Heinan Goba Lundi, 18 Novembre 2013 18:44
Des militaires et paramilitaires ont défriché la broussaille entre l’autoroute Fidel Castro et la voie ferrée, de Coléyah à l’échangeur de Moussoudougou, pour ceux qui connaissent Conakry. Une première depuis la mort du président Ahmed Sékou Touré. Seulement pour ce travail d’une grande importance pour l’image de notre capitale, les moyens n’ont pas été mis à la disposition des hommes en uniforme. Ce qui n’est pas resté sans conséquence sur sa qualité.
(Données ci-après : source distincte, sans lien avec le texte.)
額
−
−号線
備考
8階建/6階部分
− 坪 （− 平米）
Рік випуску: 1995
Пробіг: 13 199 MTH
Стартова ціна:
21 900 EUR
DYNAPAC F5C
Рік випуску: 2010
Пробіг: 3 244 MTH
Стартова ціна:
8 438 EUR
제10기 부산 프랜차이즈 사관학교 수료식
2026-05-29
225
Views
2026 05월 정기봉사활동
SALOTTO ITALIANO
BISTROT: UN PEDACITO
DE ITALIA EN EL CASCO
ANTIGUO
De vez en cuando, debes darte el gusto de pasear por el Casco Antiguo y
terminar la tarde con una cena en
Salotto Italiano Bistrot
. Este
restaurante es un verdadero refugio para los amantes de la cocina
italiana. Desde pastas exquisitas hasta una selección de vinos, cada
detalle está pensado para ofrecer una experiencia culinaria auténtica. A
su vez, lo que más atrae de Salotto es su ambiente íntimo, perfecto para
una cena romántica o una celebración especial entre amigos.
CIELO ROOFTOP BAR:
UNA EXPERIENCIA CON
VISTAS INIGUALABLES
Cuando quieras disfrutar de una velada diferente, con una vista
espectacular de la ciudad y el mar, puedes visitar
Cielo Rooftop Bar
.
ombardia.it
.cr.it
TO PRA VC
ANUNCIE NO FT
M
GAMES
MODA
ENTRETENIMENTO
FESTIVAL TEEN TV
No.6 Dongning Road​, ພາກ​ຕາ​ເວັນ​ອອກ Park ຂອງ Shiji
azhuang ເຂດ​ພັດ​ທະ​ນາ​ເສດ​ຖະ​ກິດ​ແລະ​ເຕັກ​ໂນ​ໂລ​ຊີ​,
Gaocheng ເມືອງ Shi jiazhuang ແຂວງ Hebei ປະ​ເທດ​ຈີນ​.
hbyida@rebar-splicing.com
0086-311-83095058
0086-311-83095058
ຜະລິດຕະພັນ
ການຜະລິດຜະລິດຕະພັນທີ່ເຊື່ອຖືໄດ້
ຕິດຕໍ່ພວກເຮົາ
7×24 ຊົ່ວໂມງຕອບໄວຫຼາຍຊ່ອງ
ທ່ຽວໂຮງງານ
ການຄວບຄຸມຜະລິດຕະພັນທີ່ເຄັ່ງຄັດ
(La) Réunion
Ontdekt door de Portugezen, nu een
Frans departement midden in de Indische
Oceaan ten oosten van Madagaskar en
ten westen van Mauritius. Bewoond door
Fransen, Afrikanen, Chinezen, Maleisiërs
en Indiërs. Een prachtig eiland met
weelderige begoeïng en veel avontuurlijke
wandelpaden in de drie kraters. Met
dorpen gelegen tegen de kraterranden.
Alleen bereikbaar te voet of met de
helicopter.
Ils étaient en très grand nombre ce matin, mais beaucoup parmi nos militaires, policiers, gendarmes et douaniers déployés n’avaient ni machette ni dabas, à plus forte raison une pelle pour travailler.
Donnant le sentiment qu’il n’y avait pas de la part des organisateurs, la volonté réelle de faire ces travaux publics. Pendant que certains d’entre eux, s’associaient avec leurs amis qui ont pu se procurer une machette, d’autres étaient carrément arrêtés bras croisés.
Ce qui frappait aussi le passant était la qualité des machettes utilisées par les hommes en uniforme. Pour un travail aussi important, des petites machettes qui dépassent à peine un couteau de boucher, pour ne pas dire des couteaux, étaient tenues par nos vaillants soldats. En bref, les herbes n’ont été que renversées en raison de ce manque d’outils de travail. Cependant quand on regarde bien, les initiateurs de ces travaux de nettoyage ne manquent pas de moyens.
S’agit-il d’une opération de charme en direction du président Condé, à l’approche d’un remaniement ministériel ? Même s’il est difficile de l’affirmer avec exactitude, la présence du Premier ministre Mohamed Saïd Fofana, du ministre de la Sécurité, Madifing Diané, et du gouverneur de la ville de Conakry, Sékou Resco Camara, laisse croire que l’objectif réel n’est pas de rendre Conakry propre, dans la mesure où les moyens n’étaient pas là, mais de se trouver une place au soleil.